If truly believing in a threat means massive allocations of resources, worldwide suppression of activities, even to the point of economic depression, and changes in personal behavior on the most fundamental level, then when have we ever believed? Only now, with the coronavirus epidemic, do we go all out: shut borders, avoid human contact, shutter businesses, cancel school, install curfews, and arrest people doing things that a week before were considered normal. Yet it took decades even to have a small-print warning on cigarette packets.
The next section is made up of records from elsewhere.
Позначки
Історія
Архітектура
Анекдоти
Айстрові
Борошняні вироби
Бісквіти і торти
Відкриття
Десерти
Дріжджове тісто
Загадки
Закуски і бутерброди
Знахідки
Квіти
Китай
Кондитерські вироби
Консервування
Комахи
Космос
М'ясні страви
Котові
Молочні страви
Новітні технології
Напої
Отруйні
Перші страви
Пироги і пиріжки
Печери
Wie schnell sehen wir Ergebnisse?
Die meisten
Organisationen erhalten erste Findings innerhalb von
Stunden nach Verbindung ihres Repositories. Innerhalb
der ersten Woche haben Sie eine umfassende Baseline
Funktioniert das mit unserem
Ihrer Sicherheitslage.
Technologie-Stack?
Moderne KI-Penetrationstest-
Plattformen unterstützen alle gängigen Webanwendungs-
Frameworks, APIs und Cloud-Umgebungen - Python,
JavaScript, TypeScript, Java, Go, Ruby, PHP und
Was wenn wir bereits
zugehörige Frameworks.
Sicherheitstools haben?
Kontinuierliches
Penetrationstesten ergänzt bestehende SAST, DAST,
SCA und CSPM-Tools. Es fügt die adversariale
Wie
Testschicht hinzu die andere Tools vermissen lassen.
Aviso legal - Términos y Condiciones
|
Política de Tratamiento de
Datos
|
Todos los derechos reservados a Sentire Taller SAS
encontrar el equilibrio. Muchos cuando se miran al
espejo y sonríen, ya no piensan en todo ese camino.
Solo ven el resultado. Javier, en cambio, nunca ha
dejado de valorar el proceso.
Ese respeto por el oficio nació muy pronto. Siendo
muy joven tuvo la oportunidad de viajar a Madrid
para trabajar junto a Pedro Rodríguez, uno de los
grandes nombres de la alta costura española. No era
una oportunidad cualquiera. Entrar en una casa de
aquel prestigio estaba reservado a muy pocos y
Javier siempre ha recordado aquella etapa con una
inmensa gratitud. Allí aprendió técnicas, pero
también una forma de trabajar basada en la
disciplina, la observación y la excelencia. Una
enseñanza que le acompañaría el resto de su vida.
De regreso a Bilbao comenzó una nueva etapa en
What is it about the coronavirus that has convinced people that it is an unprecedented danger to our species, greater than smoking, greater than all other causes of death? I wish I knew. Because if I did, I could apply that insight to a far greater threat, not just to random vulnerable individuals but to our species and to all species on earth: climate change.

I don’t need to expand here on the predictions about life on our planet in the next decades and centuries as a result of climate change. If you’re reading this column, you already know them: sea level rise and loss of infrastructure, heat-related deaths, spread of disease, extreme weather, wars, famines, and refugees, possibly even the sixth mass extinction event in earth’s history. But judging by the behavior of governments and individuals, we don’t believe in the threat of climate change, not the way we believe that we might get sick from a new germ.


It could be that our response to threats has more to do with how costly the response is to us personally than with how serious the threat is. And part of the difference in a larger response may relate to who suffers; the tobacco industry had and still has a lot of power to prevent wholesale action against it, for example, while the minimum-wage workers who have lost their jobs in the last two months have few resources. Facing up to the realities of climate change would – will – hurt the pocketbooks of the rich and powerful, the industrialists, the stockholders, and the governments. Our extreme response to the coronavirus, though, has had little immediate impact on the rich and powerful, who have savings, pensions, and bailouts; the working class and the marginalized, who have the least power, are suffering the most from lost jobs, failed businesses, and delayed unemployment checks.

I wish our species was better not just at general risk assessment but also at understanding complexities. The dichotomous thinking that allows cigarette company executives to ignore lung cancer deaths, or manufacturers and developers to ignore environmental damage, is terribly short-sighted. Any threat that faces the poor will eventually impact the rich. Any consequence over there will eventually play out over here. We are tied to one another, for good or ill, and what affects refugees in Syria will affect investors in Manhattan. This is true of everything, but especially and dramatically true of climate change. We can’t avoid the effects of climate change by working from home, social distancing, or wearing a mask, but I sure wish we’d put the same commitment into facing it that we have into facing a new and unknown virus.